CANBERRA: The Australian energy producer may need to dig deeper into its pockets to fulfill those ambitions. Woodside has offered one share for every four shares held in Oil Search, implying a premium of around 14 per cent based on the companies’ closing prices on Monday.
The can be valued at round $eight.1 billion and comes at a time when most power corporations are spending much less to preserve capital within the weak oil financial system.
Oil Search shares jumped 13 percent to A$7.60 after the offer was announced, trading above the implied value of the offer as Woodside’s shares fell 4 percent, suggesting investors expect Woodside will have to raise its bid.
Investors and analysts considered it a low-ball bid and predicted Oil Search’s top shareholder, the PNG government, would press for more, as it bought into Oil Search previous year at A$8.20 a share, well above the value of the proposal.
In a statement Tuesday, Woodside said it was “currently engaging with Oil Search” in relation to the merger proposal, and added there was no certainty the discussions would result in a transaction.
Oil Search last month reported a record half-year profit, boosted by increased production from the PNG LNG project.

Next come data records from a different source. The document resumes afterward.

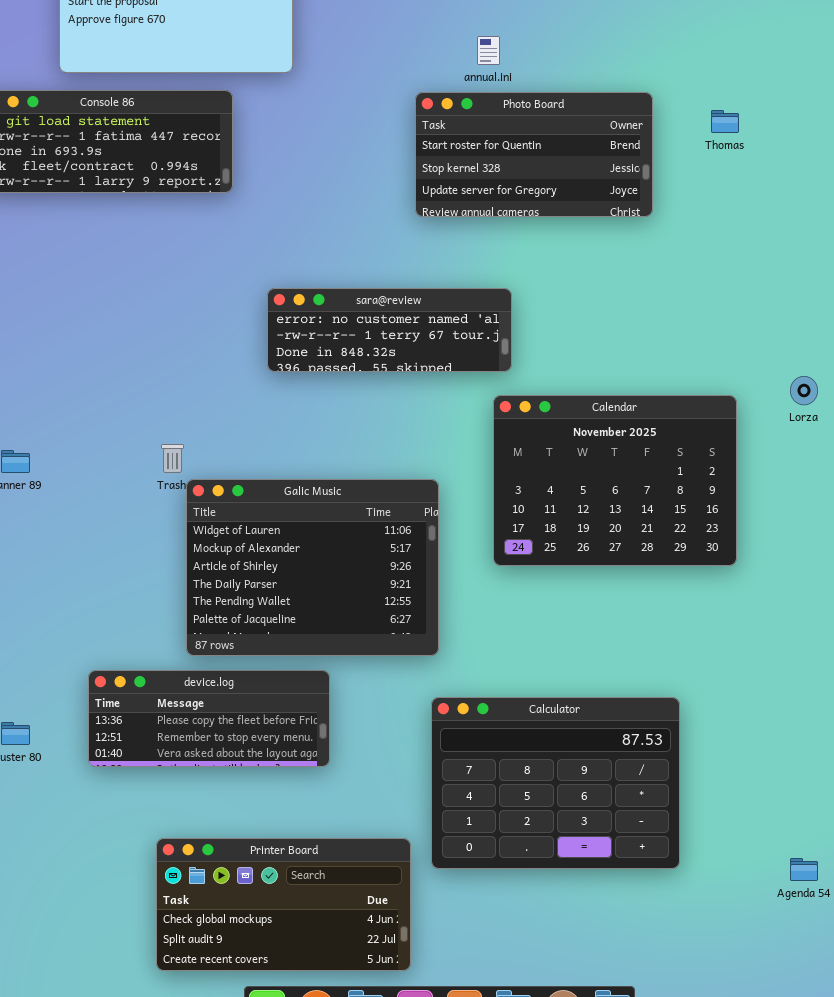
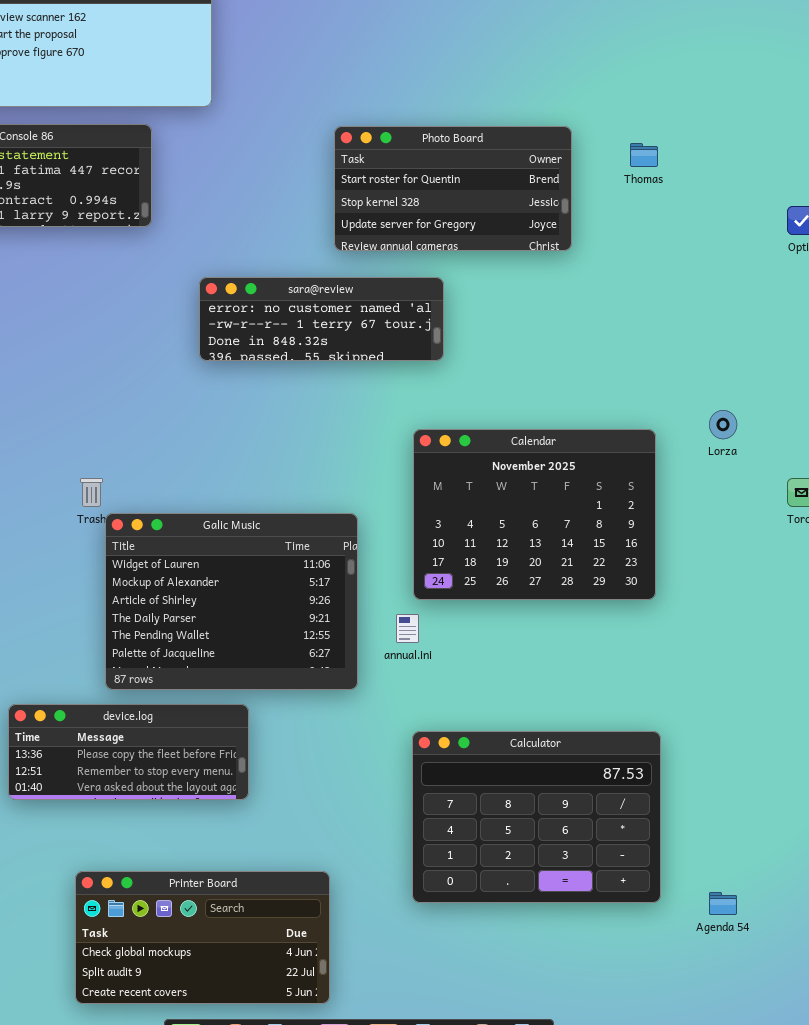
annual.ini: [477,36,500,65] -> [396,614,419,643], moved
sara@review: [267,288,512,372] -> [199,277,444,361], moved
Calculator: [431,697,680,869] -> [412,731,661,903], moved

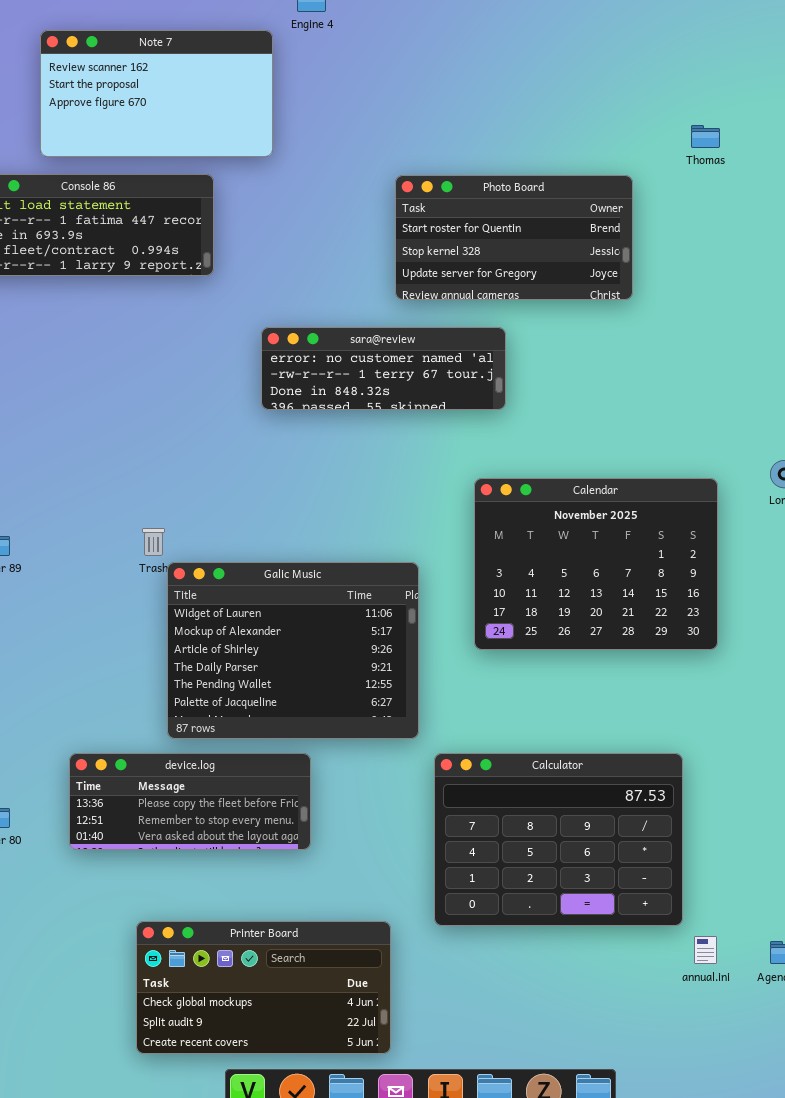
Thomas: [630,143,658,167] -> [691,125,720,148], moved
annual.ini: [396,614,419,643] -> [694,936,717,964], moved
Calculator: [412,731,661,903] -> [434,753,683,926], moved

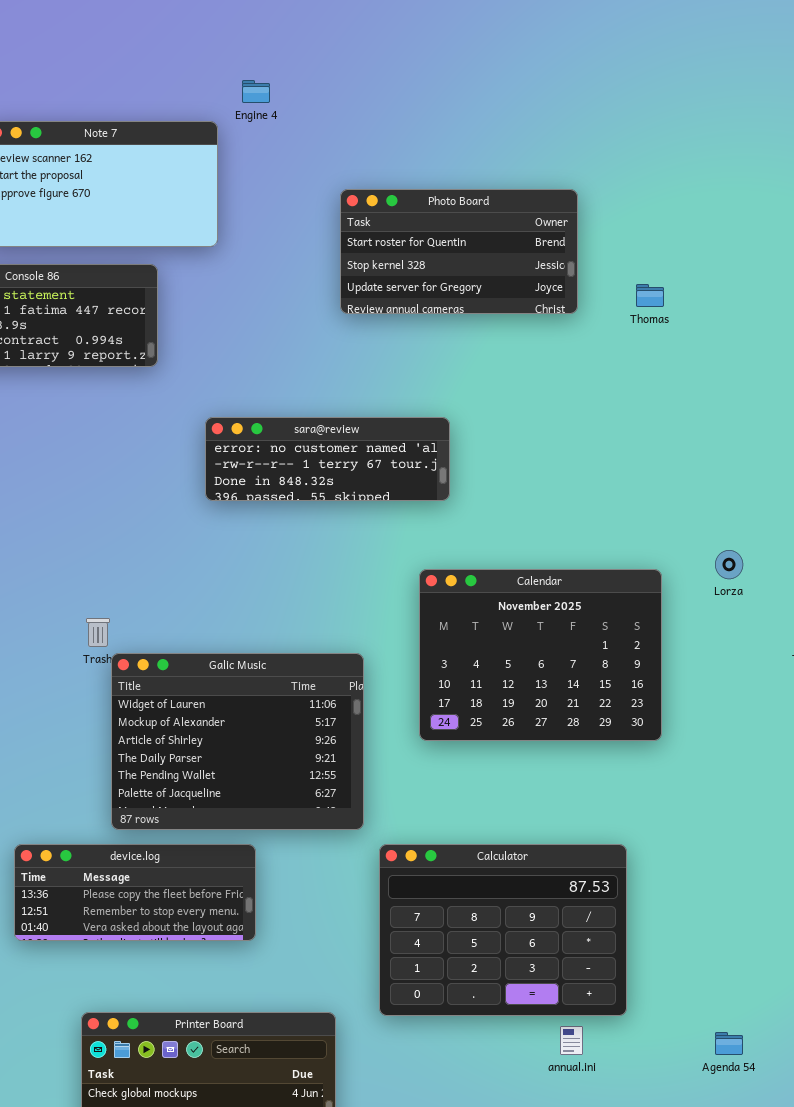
Thomas: [691,125,720,148] -> [636,284,664,307], moved
Photo Board: [395,175,633,300] -> [340,189,578,314], moved
annual.ini: [694,936,717,964] -> [560,1026,583,1055], moved

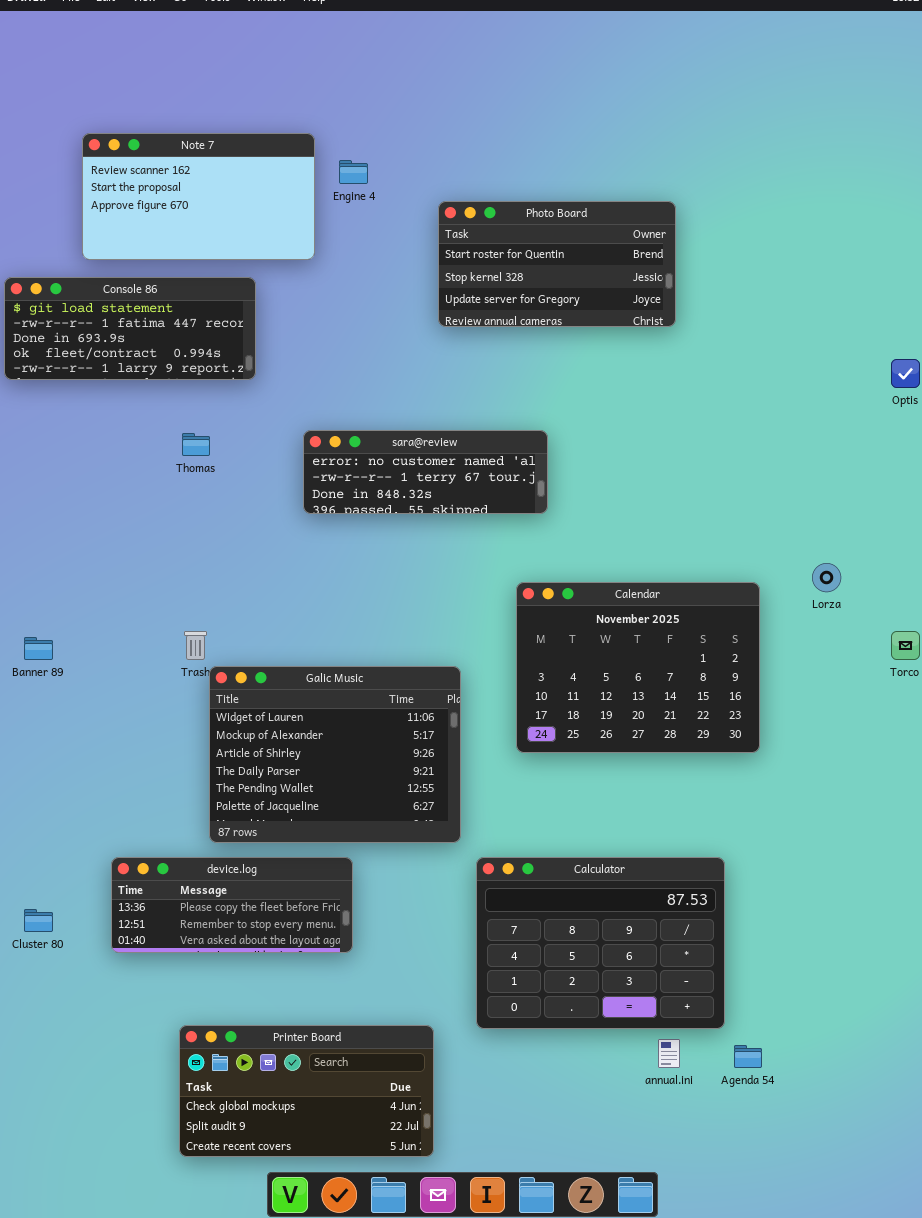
Engine 4: [242,80,270,103] -> [339,160,368,184], moved
Thomas: [636,284,664,307] -> [182,433,210,456], moved
Agenda 54: [715,1032,743,1055] -> [734,1045,762,1068], moved

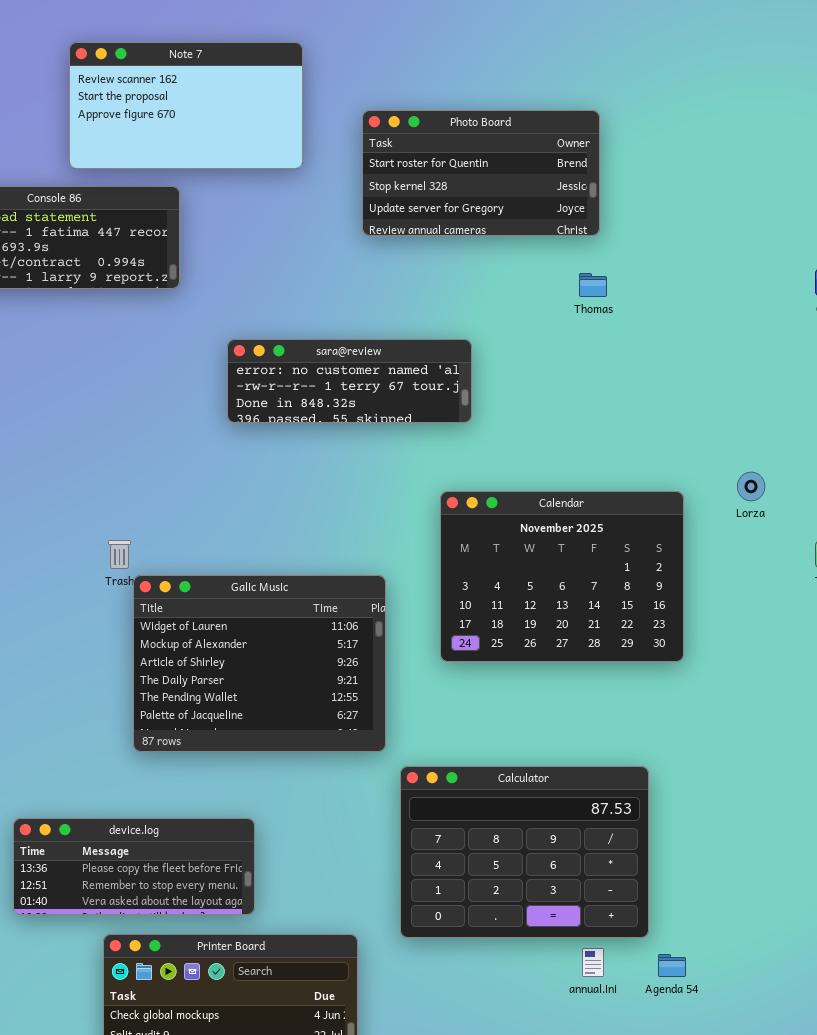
Note 7: [82,133,315,260] -> [69,42,303,169], moved
Thomas: [182,433,210,456] -> [579,273,607,297], moved
device.log: [111,857,353,953] -> [13,818,255,915], moved

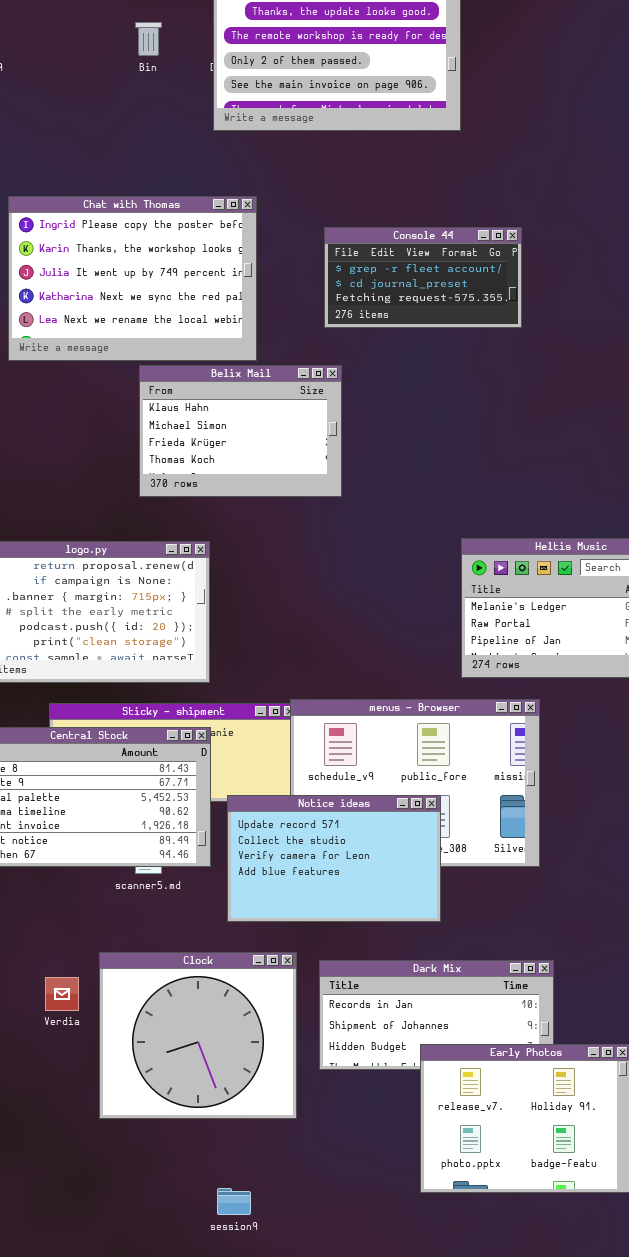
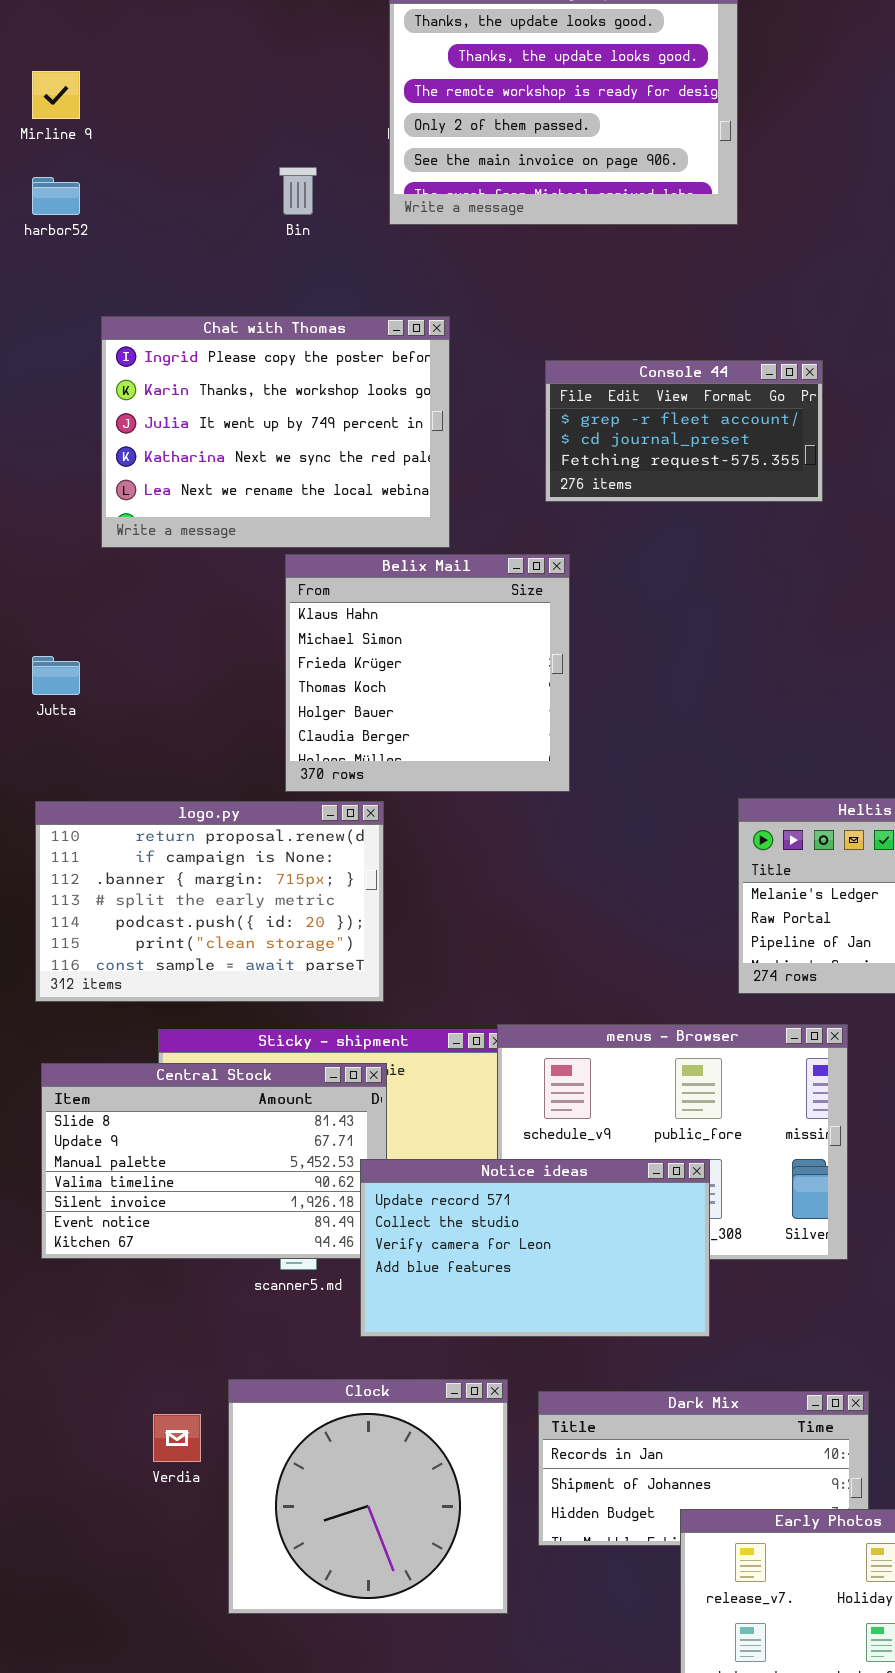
Bin: [135,22,162,56] -> [279,167,317,215], moved
Belix Mail: [139,365,342,497] -> [285,554,570,792], resized
Notice ideas: [227,795,441,922] -> [360,1159,710,1337], resized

Australian oil and gas exploration and development company Woodside Petroleum Ltd. confirmed Tuesday that it provided Oil Search Ltd. a confidential and non-binding proposal to merge through a scheme of arrangement under the Papua New Guinea (PNG) Companies Act. Including debt, it would be the second biggest after the reorganization of South Korea’s SK Group this year. Still, Woodside may not be able to justify a higher offer, and the number of rival bidders may be limited, he said.
Woodside has already started talking to the PNG government, analysts said. “It would have to be a pretty big company”. Sanford C Bernstein’s Cristobal Garcia reckons a bidding war could break out that would pull in Total and Exxon Mobil.
Woodside’s bid for Oil Search is the largest seen in the local energy sector and it follows Shell Oil’s £47 billion purchase of British Gas earlier in the year. Still, with commodity prices still volatile, and key players such as the major Chinese oil companies seemingly averse to acquisitions overseas now, deal-making has been relatively light so far.